§ **Source excerpt**:
# Data Collection Process

We document our data collection process using publicly available sources, including:
- Traffic accident records
- Road networks
- Road network features, including traffic volume reports, weather conditions, and other graph structural features

To reproduce the data for a state, download the data for each feature and save these in the same local repository. We describe the steps needed to generate the processed graphs, also giving instructions on how to run the code for MA, which can be replicated for other states.

### Constructing road networks

The road network is created as a graph where the nodes and edges are defined as below:

- **Node:**
Intersection of roads (latitude and longitude)
- **Edge:**
Road (length, name, type of road, etc)

- **OSMnx Street Network Dataverse**
  
  The required street network has been published in OSMnx Street Network Dataverse. For every state, the street networks are available at the scale of city, county, neighbourhood, tract and urbanized area. The street networks for all of the above mentioned levels of a state are appended to ensure all the streets in the state are included in the road network graph for that state. 

**Example: Constructing the road network of MA:** Download all the node_edge_lists zip files for MA from [here](https://dataverse.harvard.edu/dataset.xhtml?persistentId=doi:10.7910/DVN/CUWWYJ), and run `1_road_network.py` to get the final road network for MA.


### Collecting traffic accident records

Accident records have been obtained for states where the data is available at a person/vehicle level and the lat-lon coordinates are available or can be extracted. The accident records for all such states have been obtained from the data published by the Department of Transportation for the respective state. 

Here is a summary of the records collected for every state:

1. Delaware (DE): 458,282 accident records from Jan 1 2009 to Oct 31 2022

2. Iowa (IA): 556,418 accident records from Jan 1 2013 to May 1 2023

3. Illinois (IL): 2,980,702 accident records from Jan 1 2012 to Dec 31 2021

4. Maryland (MD): 878,343 accident records from Jan 1 2015 to Dec 31 2022

5. Massachusetts (MA): 3,296,566 accident records from Jan 1 2002 to Dec 31 2022 except the years 2018, 2019

6. Minnesota (MN): 513,969 accident records from Dec 31 2015 to May 1 2023

7. Montana (MT): 99,939 accident records from Jan 2016 to Dec 2020

8. Nevada (NV): 237,338 accident records from Jan 1 2016 to Dec 31 2020


**Example: Processing accident records from MA:** Download the yearwise crash reports of MA from [here](https://geo-massdot.opendata.arcgis.com/search?collection=Dataset&q=crash), and run `2_concatenate_yearly_crash.py` and `3_extract_nearest_street.py` to get the processed accident records for MA.

Stored records
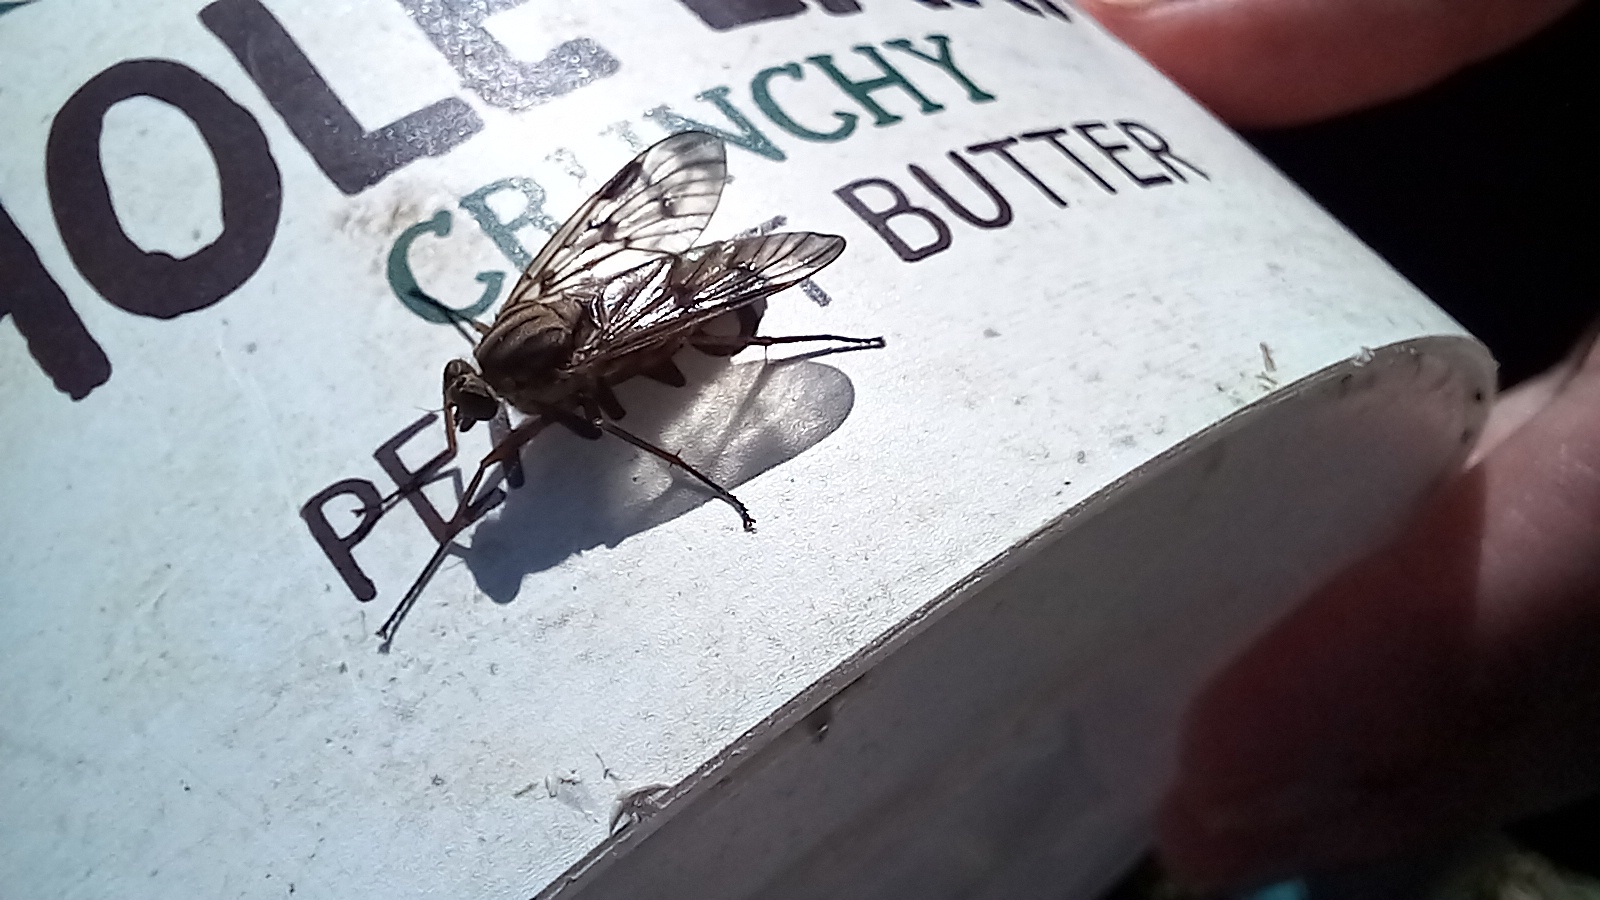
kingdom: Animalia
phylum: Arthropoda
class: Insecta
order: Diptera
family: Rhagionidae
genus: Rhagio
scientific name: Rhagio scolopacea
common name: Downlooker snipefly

§ **To be done**:
**A)** Return the part of the data collection notes from "# Data Collection" up to and including "for other states.".
**B)** In the data collection notes, what date range do the Iowa accident records cover?
These records have nothing to do with what is asked here.

§ **Task answers**:
**A)**
# Data Collection Process

We document our data collection process using publicly available sources, including:
- Traffic accident records
- Road networks
- Road network features, including traffic volume reports, weather conditions, and other graph structural features

To reproduce the data for a state, download the data for each feature and save these in the same local repository. We describe the steps needed to generate the processed graphs, also giving instructions on how to run the code for MA, which can be replicated for other states.

**B)** Jan 1 2013 to May 1 2023